About this task
This exercise calls for a copy of every line in the listing below that carries the word "wash".

----------

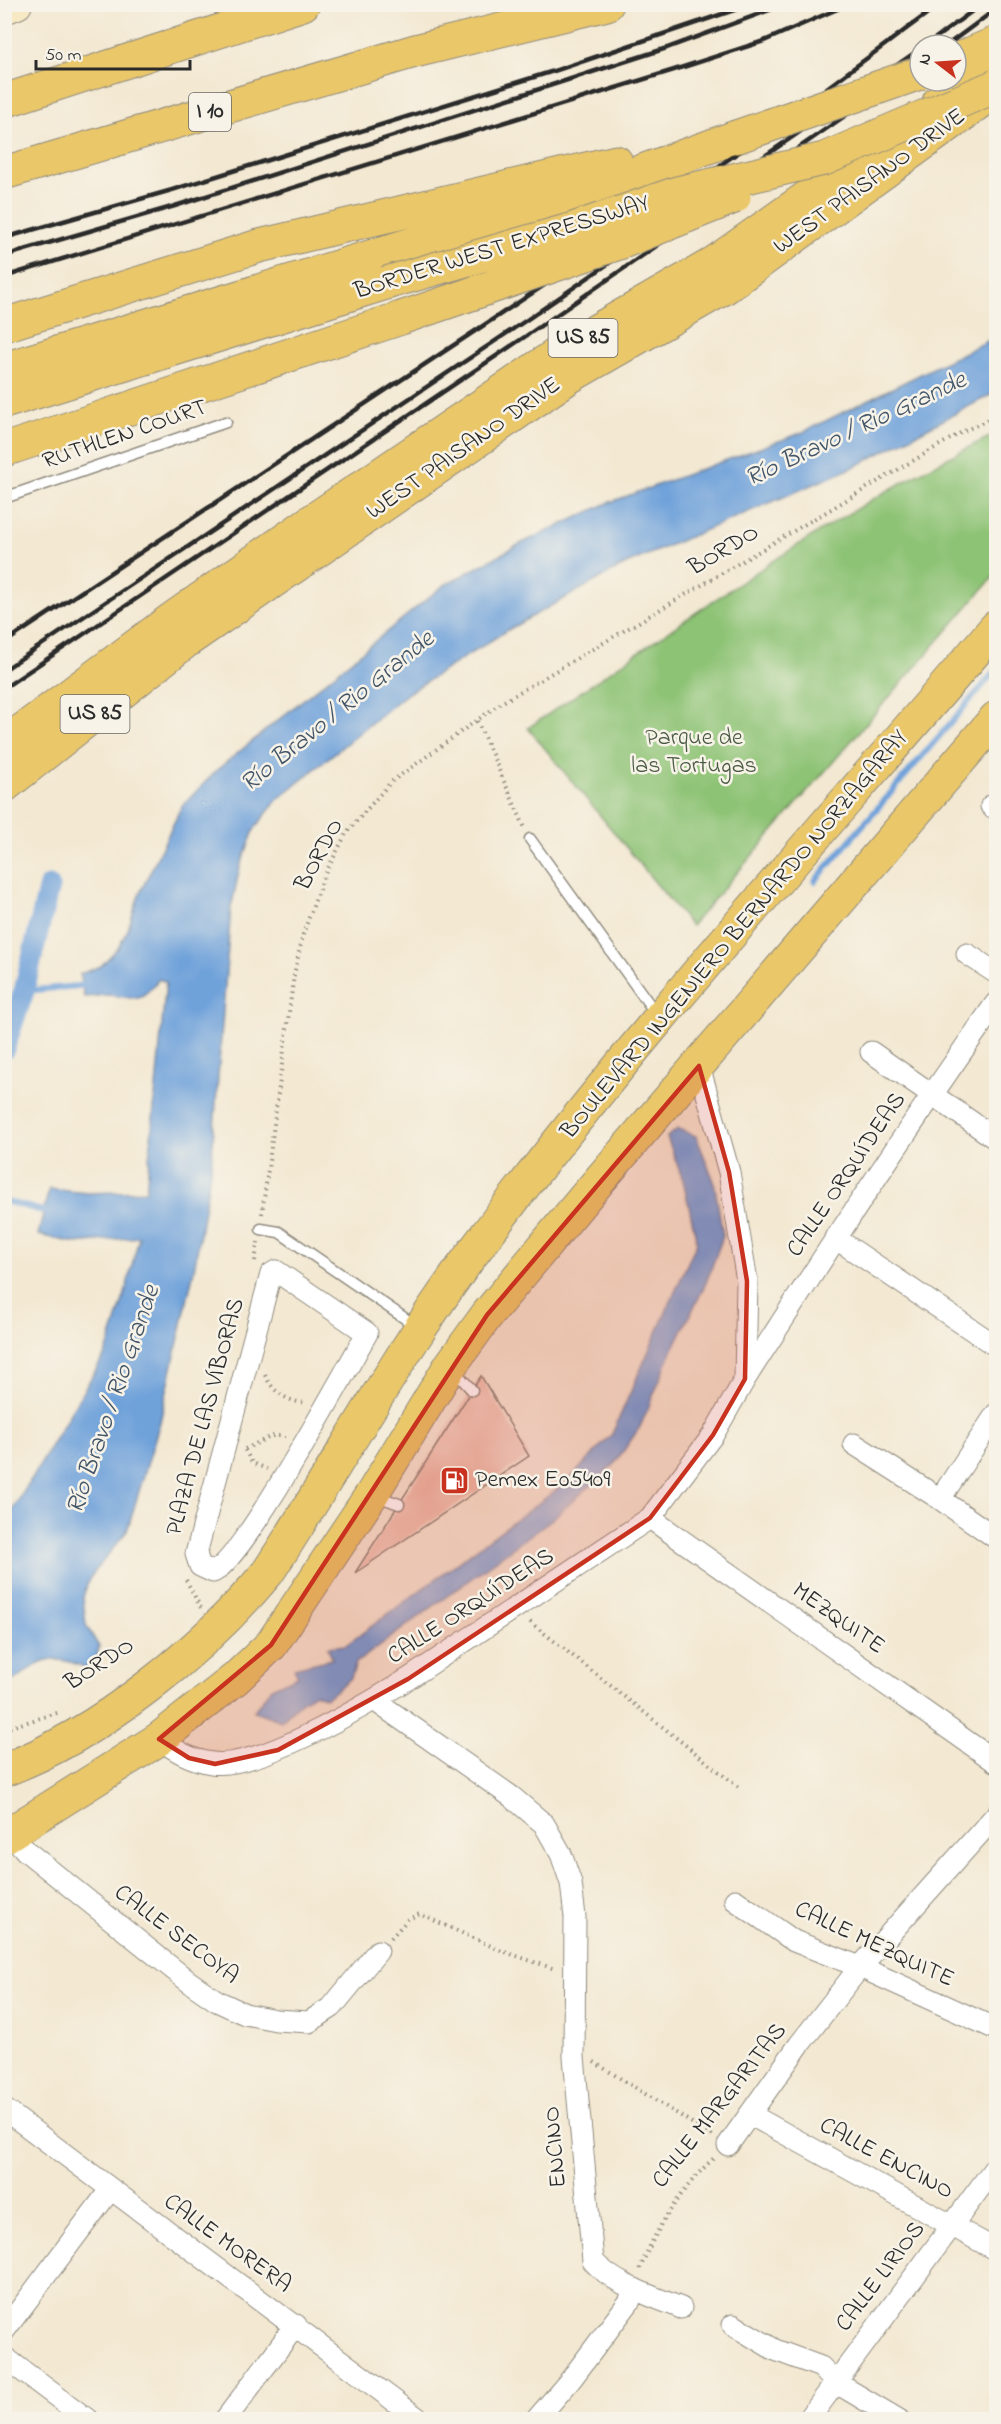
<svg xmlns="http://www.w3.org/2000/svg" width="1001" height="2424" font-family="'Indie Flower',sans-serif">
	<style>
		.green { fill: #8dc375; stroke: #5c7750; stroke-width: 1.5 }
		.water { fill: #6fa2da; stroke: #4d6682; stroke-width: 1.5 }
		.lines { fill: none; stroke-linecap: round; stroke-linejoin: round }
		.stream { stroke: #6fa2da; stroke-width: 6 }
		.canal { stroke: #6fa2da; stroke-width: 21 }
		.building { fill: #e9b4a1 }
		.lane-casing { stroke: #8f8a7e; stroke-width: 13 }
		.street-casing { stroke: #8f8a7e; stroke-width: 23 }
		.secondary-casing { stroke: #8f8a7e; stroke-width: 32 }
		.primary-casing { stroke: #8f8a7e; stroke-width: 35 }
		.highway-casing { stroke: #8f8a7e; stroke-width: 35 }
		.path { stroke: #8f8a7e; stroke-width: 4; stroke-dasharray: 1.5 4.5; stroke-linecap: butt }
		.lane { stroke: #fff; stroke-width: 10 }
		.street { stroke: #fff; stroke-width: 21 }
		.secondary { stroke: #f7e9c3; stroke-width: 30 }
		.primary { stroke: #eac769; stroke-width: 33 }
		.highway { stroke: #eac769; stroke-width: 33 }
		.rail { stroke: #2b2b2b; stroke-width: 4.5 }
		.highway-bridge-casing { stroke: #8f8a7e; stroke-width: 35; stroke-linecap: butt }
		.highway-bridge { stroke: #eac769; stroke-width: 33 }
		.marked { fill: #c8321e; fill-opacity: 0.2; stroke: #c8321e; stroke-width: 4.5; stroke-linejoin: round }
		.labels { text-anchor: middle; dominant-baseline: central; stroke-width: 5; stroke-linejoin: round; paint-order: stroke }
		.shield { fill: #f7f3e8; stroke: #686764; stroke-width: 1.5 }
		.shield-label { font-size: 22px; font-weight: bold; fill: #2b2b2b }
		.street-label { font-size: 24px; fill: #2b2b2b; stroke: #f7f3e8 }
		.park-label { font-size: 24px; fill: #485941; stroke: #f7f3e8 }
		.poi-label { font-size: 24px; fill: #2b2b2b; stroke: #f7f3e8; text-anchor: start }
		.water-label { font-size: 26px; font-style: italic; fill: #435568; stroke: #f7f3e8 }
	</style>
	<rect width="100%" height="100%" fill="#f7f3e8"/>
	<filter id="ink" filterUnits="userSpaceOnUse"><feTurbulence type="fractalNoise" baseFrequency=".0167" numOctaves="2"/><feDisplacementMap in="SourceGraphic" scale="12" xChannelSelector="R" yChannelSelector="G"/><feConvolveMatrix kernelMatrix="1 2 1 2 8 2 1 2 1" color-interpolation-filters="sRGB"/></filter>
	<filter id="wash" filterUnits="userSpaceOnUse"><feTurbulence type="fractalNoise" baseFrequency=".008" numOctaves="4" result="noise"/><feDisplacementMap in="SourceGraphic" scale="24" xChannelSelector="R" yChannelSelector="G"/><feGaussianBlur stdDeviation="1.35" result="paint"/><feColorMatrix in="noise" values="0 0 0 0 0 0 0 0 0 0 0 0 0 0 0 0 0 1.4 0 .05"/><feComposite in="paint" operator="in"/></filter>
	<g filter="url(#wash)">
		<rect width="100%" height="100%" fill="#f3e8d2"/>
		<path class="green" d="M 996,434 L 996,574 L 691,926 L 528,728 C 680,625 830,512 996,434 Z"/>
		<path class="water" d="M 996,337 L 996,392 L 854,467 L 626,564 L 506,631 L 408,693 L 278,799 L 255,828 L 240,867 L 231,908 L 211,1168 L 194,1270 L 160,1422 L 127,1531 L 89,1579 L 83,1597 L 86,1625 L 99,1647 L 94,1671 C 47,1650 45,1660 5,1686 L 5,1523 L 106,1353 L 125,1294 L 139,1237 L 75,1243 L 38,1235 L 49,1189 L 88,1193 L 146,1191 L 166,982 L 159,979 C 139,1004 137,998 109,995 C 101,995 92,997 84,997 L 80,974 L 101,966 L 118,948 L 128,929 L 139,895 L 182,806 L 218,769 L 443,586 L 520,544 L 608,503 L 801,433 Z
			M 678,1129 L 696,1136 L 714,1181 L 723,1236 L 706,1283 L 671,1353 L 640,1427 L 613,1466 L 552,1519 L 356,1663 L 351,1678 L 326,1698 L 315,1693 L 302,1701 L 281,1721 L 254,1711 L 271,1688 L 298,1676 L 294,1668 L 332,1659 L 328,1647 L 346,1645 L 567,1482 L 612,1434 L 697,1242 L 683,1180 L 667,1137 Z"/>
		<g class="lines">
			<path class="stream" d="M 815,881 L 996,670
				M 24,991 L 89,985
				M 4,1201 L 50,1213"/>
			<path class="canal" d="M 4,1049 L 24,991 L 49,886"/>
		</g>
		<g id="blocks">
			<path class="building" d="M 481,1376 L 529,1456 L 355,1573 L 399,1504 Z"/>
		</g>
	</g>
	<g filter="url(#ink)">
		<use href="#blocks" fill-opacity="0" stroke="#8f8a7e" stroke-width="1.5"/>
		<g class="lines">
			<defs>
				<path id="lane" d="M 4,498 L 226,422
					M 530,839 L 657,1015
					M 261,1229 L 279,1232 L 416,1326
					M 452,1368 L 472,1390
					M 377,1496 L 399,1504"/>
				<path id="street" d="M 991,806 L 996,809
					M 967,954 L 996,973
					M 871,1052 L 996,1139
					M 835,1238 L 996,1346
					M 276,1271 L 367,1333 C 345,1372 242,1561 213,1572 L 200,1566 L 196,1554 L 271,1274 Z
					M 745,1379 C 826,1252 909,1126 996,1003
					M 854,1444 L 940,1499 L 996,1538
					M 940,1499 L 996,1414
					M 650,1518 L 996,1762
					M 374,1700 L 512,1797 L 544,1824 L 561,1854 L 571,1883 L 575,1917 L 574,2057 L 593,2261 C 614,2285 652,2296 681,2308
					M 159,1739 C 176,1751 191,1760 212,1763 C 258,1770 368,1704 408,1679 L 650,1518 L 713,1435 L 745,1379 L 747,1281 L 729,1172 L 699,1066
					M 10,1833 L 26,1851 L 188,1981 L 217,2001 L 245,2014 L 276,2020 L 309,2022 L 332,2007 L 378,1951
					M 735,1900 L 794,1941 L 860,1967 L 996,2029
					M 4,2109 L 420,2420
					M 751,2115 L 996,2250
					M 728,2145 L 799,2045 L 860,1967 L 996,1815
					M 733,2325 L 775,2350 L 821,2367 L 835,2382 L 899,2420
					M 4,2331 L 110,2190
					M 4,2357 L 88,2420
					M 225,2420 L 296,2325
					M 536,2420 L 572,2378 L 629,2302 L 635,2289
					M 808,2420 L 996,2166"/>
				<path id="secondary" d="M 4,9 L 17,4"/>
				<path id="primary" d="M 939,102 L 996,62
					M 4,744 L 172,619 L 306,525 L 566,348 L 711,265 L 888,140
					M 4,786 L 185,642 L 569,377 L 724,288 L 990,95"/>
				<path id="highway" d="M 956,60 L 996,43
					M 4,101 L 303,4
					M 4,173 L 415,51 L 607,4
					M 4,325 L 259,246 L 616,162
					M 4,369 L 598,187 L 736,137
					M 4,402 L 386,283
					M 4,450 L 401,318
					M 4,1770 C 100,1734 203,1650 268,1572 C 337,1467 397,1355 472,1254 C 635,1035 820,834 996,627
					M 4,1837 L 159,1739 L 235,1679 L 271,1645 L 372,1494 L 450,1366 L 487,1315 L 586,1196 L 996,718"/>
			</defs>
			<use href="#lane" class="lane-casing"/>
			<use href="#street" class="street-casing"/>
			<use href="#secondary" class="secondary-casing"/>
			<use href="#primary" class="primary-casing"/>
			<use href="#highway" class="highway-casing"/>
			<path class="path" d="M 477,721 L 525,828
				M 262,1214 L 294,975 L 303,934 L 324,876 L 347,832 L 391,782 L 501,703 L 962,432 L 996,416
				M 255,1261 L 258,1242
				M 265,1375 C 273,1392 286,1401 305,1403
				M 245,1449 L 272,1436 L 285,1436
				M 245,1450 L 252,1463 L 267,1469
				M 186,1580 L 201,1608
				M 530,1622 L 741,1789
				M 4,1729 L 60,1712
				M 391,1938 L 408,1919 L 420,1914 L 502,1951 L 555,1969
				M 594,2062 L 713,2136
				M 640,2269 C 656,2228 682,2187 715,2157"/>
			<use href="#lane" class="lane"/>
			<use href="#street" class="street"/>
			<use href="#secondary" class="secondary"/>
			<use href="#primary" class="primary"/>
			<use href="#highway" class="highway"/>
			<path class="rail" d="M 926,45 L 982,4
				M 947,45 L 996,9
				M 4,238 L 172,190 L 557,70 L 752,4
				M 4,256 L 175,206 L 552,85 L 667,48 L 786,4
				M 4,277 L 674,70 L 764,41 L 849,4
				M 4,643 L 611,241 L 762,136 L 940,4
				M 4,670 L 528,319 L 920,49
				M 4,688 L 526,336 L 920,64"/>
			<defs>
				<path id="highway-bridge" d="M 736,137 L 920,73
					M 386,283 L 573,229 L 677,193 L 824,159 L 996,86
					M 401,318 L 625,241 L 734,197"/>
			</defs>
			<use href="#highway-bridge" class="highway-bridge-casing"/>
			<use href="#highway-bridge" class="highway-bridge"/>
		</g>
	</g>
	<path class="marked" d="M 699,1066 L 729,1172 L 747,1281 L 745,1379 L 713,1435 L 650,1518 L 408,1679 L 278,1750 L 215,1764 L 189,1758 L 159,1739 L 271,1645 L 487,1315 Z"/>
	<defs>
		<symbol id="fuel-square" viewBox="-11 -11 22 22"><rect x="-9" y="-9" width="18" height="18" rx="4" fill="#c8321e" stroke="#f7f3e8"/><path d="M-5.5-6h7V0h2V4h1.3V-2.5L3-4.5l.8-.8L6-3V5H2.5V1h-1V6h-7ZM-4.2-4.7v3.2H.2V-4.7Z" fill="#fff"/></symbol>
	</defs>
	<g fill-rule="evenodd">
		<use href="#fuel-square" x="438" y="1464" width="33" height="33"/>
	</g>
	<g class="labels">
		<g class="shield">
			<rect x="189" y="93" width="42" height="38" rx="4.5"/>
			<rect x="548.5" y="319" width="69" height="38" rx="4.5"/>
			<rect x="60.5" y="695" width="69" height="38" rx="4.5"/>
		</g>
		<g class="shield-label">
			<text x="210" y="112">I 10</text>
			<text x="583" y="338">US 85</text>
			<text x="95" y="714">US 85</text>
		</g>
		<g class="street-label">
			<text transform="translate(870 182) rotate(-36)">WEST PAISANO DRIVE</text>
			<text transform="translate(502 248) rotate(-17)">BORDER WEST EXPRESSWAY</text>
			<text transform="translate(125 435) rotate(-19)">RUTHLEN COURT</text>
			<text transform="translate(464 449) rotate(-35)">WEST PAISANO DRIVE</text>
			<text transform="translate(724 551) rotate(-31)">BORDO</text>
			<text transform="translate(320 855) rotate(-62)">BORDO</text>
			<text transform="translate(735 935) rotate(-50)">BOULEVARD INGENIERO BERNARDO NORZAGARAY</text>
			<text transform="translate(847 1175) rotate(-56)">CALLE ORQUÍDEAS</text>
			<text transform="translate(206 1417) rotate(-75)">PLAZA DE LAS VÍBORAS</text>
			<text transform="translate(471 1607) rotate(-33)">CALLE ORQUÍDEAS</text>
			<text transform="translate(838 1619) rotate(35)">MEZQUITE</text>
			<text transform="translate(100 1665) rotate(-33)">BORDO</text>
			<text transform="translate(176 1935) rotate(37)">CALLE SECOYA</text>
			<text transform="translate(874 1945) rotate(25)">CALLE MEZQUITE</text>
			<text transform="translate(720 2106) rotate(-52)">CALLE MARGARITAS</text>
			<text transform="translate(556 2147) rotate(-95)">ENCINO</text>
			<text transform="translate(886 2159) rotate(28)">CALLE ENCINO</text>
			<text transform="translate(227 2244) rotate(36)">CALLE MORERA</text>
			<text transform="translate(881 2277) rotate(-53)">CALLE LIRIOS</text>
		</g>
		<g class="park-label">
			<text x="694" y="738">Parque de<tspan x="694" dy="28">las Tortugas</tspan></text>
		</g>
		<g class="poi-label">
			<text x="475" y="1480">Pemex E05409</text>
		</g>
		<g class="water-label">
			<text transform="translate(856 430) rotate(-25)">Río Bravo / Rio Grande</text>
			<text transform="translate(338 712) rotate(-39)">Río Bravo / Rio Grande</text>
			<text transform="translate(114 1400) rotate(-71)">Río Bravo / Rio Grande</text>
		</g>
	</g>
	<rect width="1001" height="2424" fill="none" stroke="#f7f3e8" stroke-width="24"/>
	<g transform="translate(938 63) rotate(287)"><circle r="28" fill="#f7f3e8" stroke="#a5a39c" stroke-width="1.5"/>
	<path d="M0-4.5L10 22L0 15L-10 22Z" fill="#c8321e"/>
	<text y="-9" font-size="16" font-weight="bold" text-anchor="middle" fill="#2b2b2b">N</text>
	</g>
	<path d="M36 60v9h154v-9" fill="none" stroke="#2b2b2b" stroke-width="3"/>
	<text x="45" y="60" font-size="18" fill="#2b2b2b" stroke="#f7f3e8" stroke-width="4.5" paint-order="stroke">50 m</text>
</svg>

----------

Problem solution
	<filter id="wash" filterUnits="userSpaceOnUse"><feTurbulence type="fractalNoise" baseFrequency=".008" numOctaves="4" result="noise"/><feDisplacementMap in="SourceGraphic" scale="24" xChannelSelector="R" yChannelSelector="G"/><feGaussianBlur stdDeviation="1.35" result="paint"/><feColorMatrix in="noise" values="0 0 0 0 0 0 0 0 0 0 0 0 0 0 0 0 0 1.4 0 .05"/><feComposite in="paint" operator="in"/></filter>
	<g filter="url(#wash)">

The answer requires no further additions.